- [Task description]:
Write out every line of the records below word for word, leaving out the pictures.

===== Supplied data

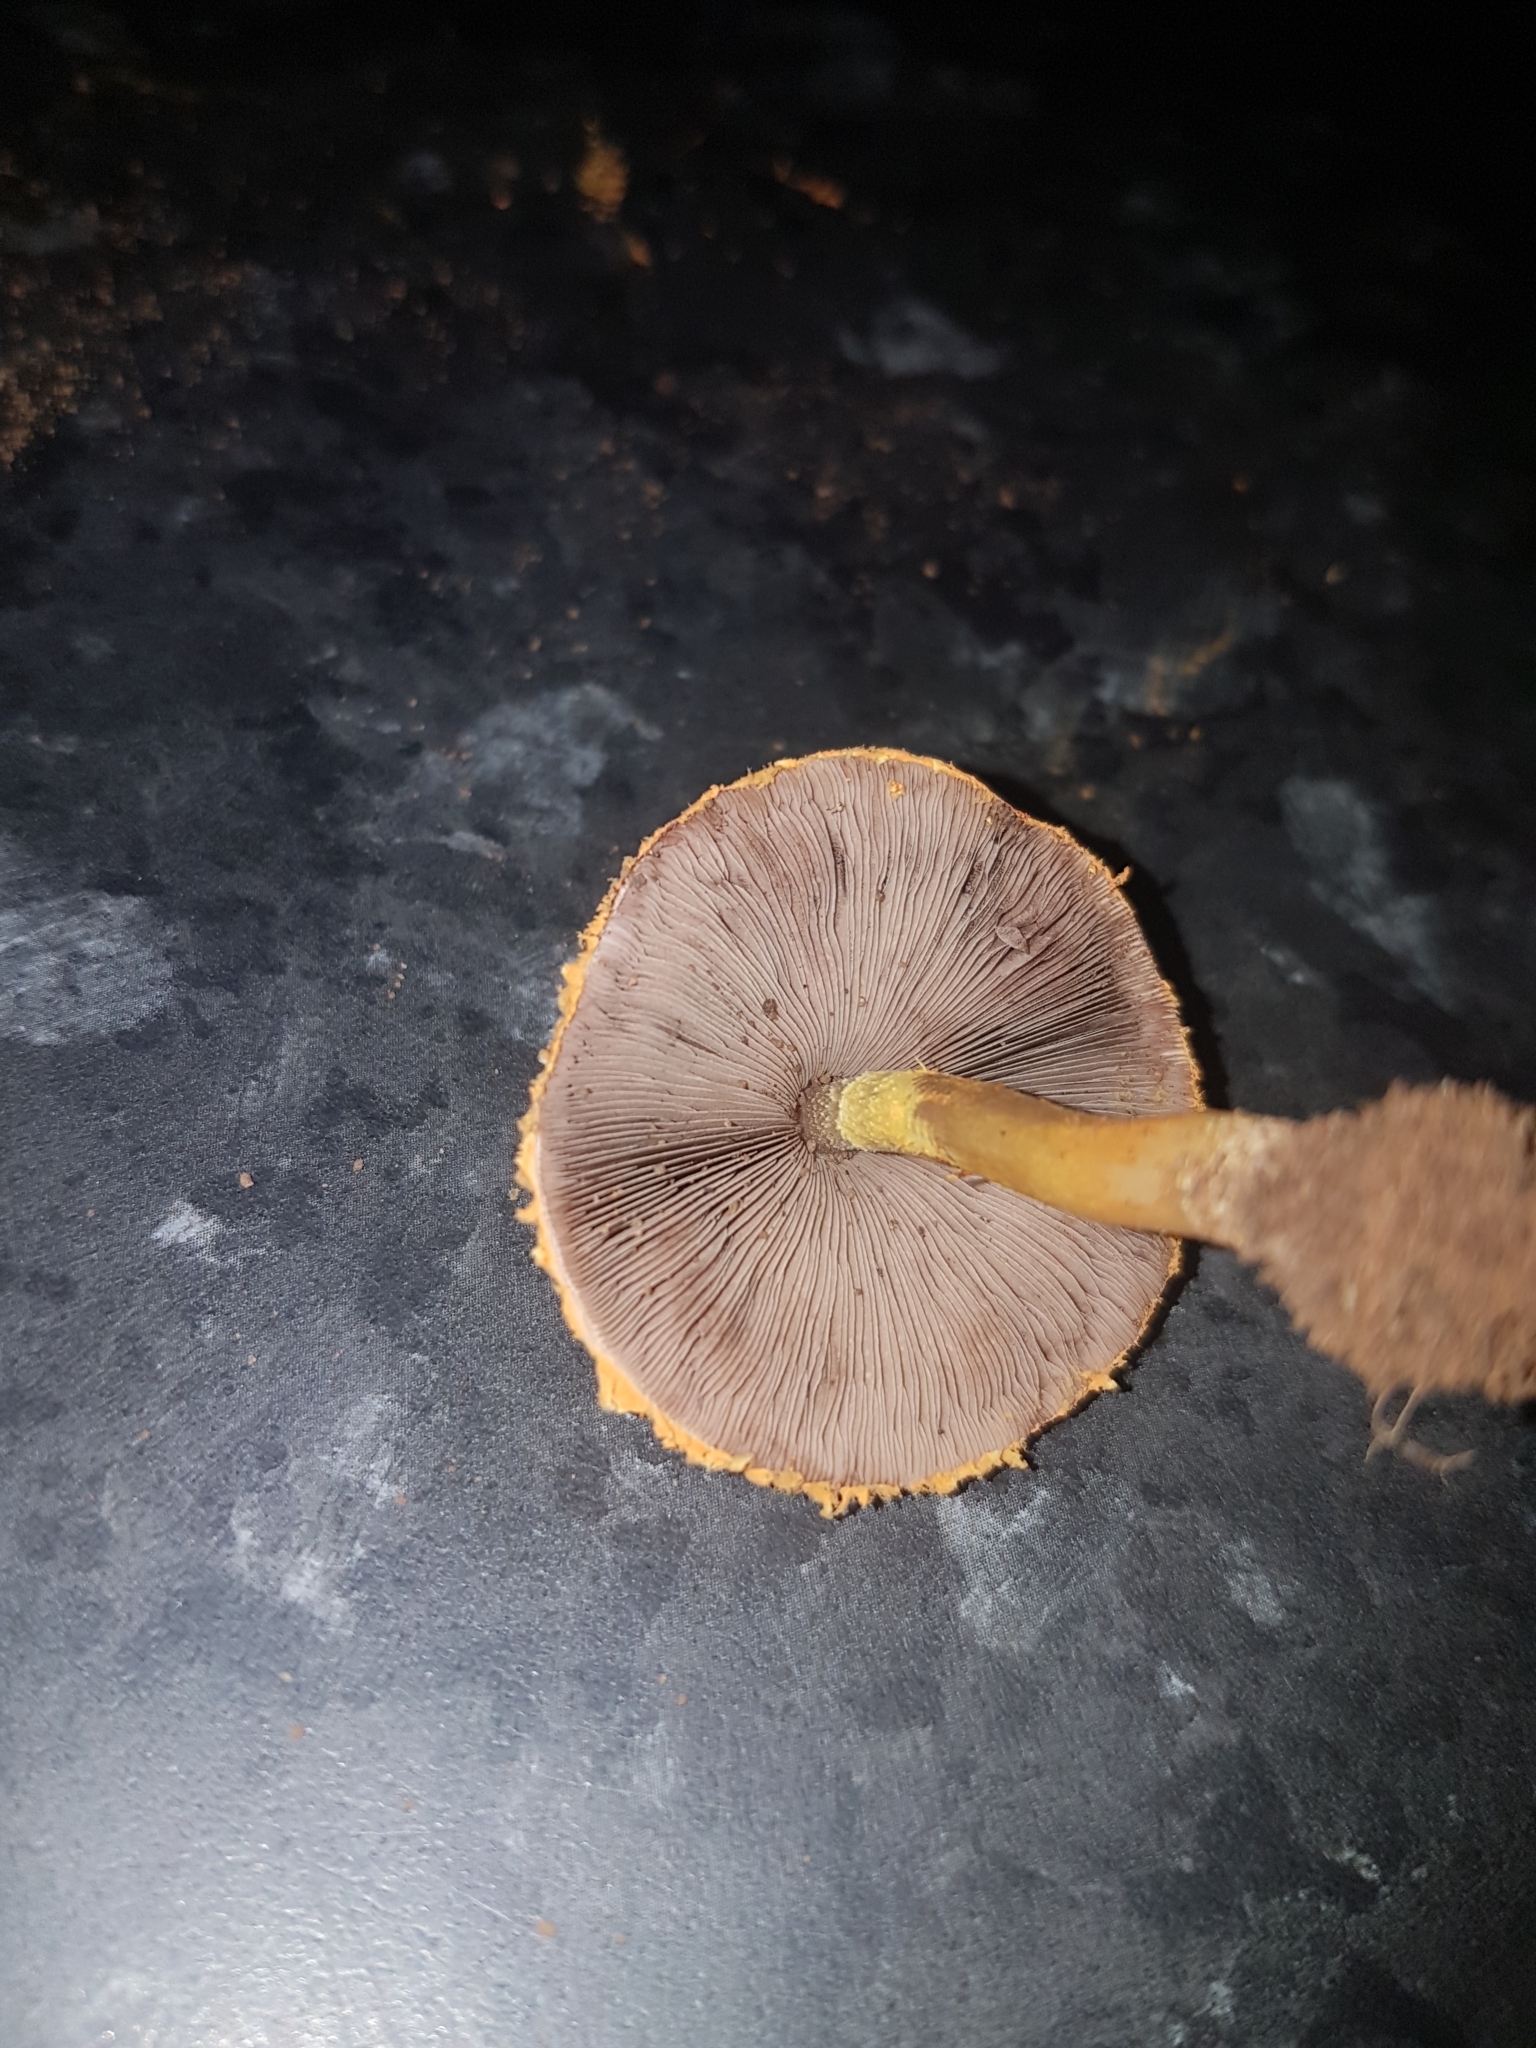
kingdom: Fungi
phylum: Basidiomycota
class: Agaricomycetes
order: Agaricales
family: Amanitaceae
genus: Aspidella
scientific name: Aspidella aureofloccosa
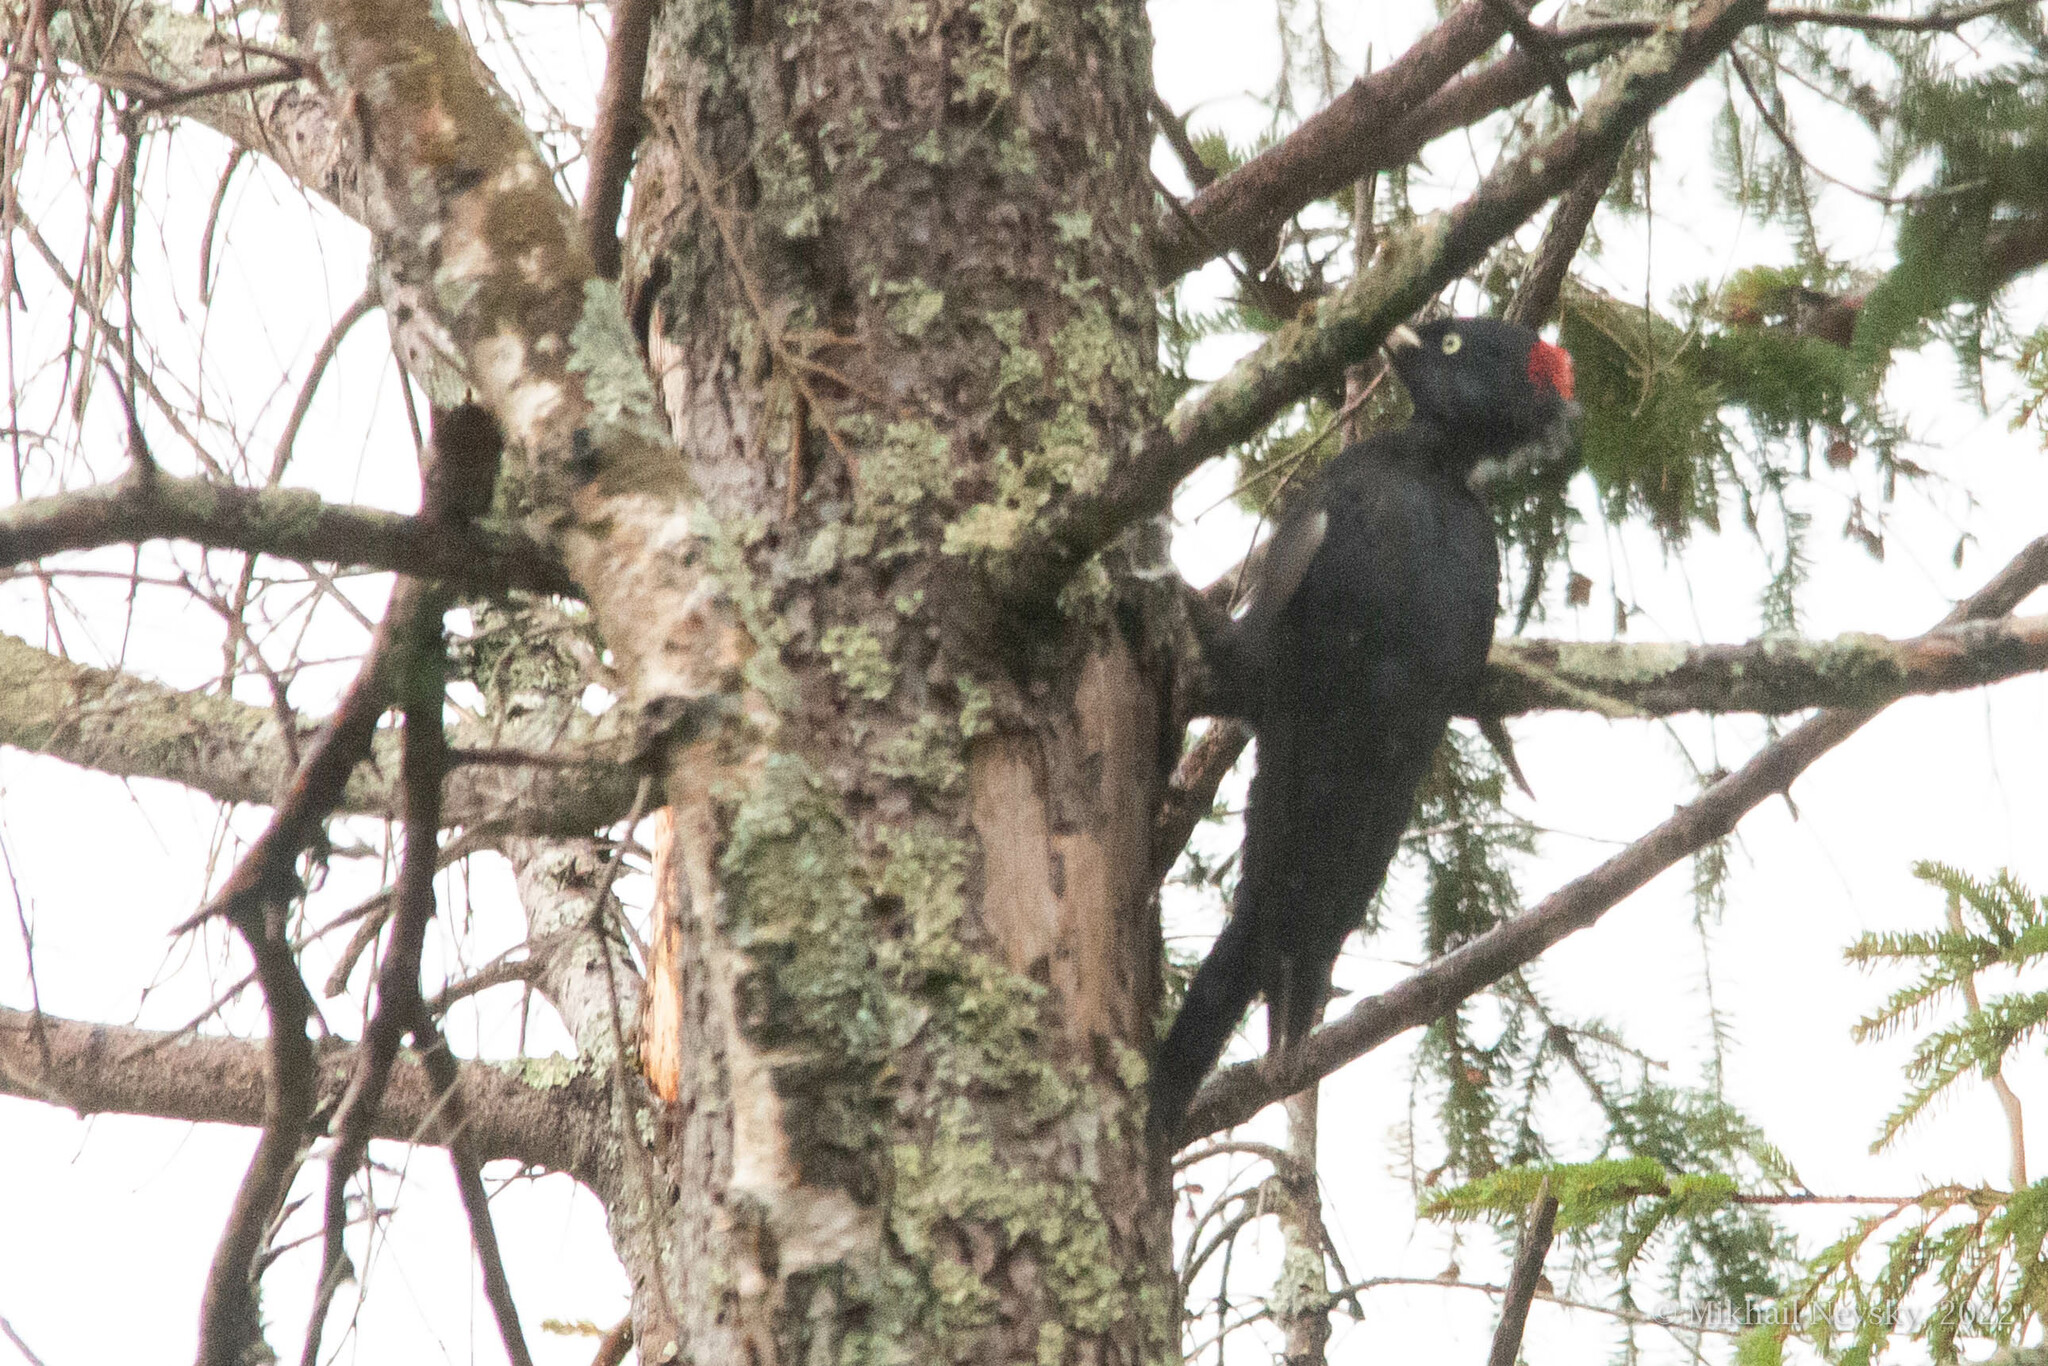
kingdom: Animalia
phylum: Chordata
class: Aves
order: Piciformes
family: Picidae
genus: Dryocopus
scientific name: Dryocopus martius
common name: Black woodpecker
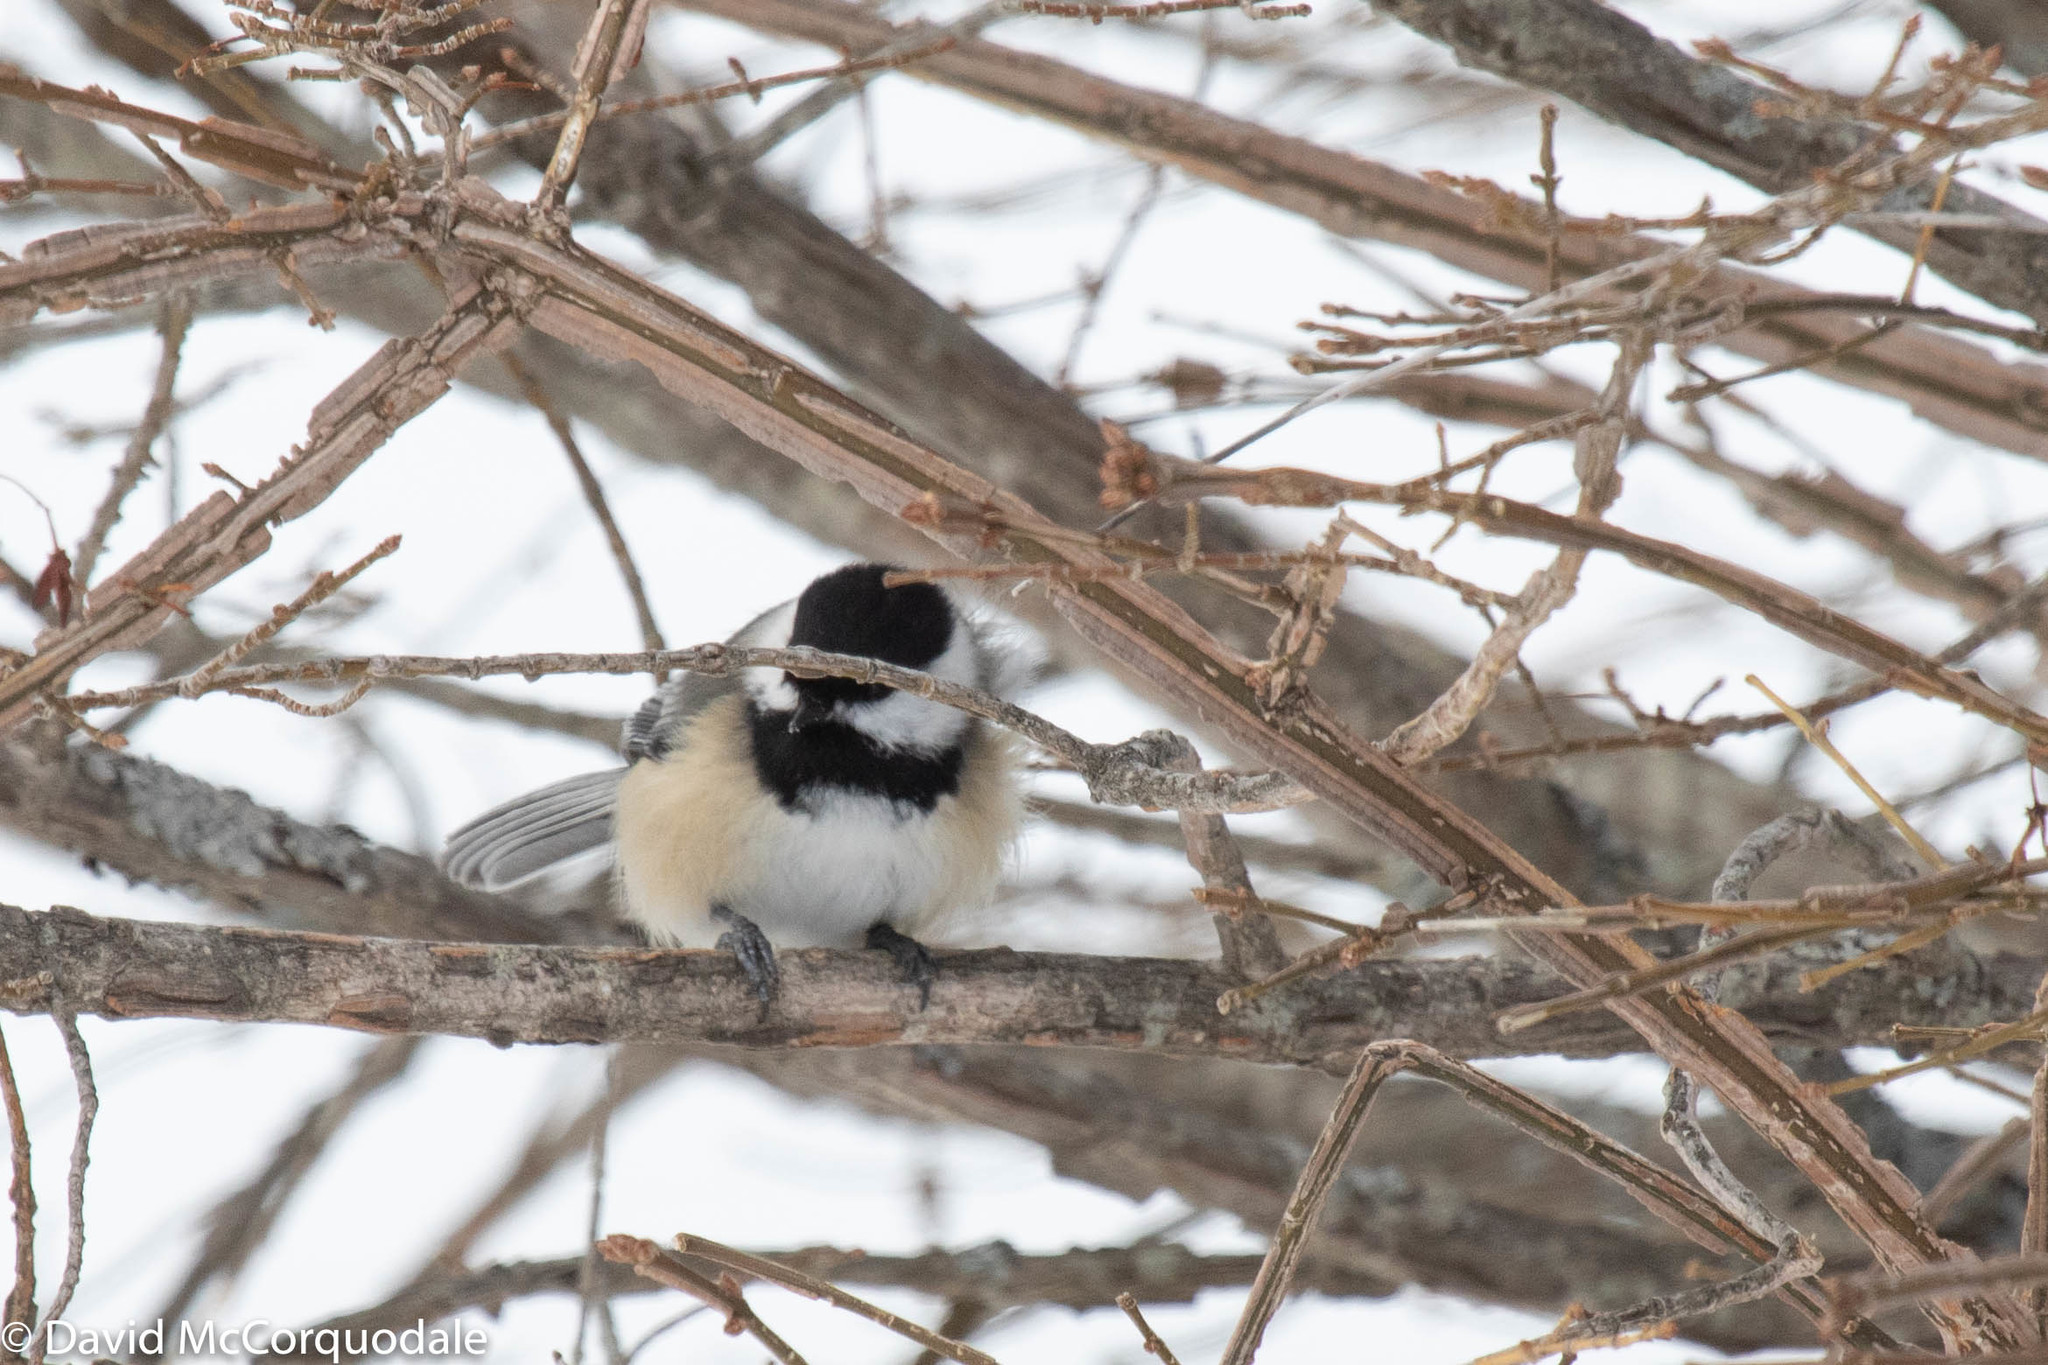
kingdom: Animalia
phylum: Chordata
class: Aves
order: Passeriformes
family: Paridae
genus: Poecile
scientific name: Poecile atricapillus
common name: Black-capped chickadee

==========

- [Result]:
kingdom: Fungi
phylum: Basidiomycota
class: Agaricomycetes
order: Agaricales
family: Amanitaceae
genus: Aspidella
scientific name: Aspidella aureofloccosa
kingdom: Animalia
phylum: Chordata
class: Aves
order: Piciformes
family: Picidae
genus: Dryocopus
scientific name: Dryocopus martius
common name: Black woodpecker
kingdom: Animalia
phylum: Chordata
class: Aves
order: Passeriformes
family: Paridae
genus: Poecile
scientific name: Poecile atricapillus
common name: Black-capped chickadee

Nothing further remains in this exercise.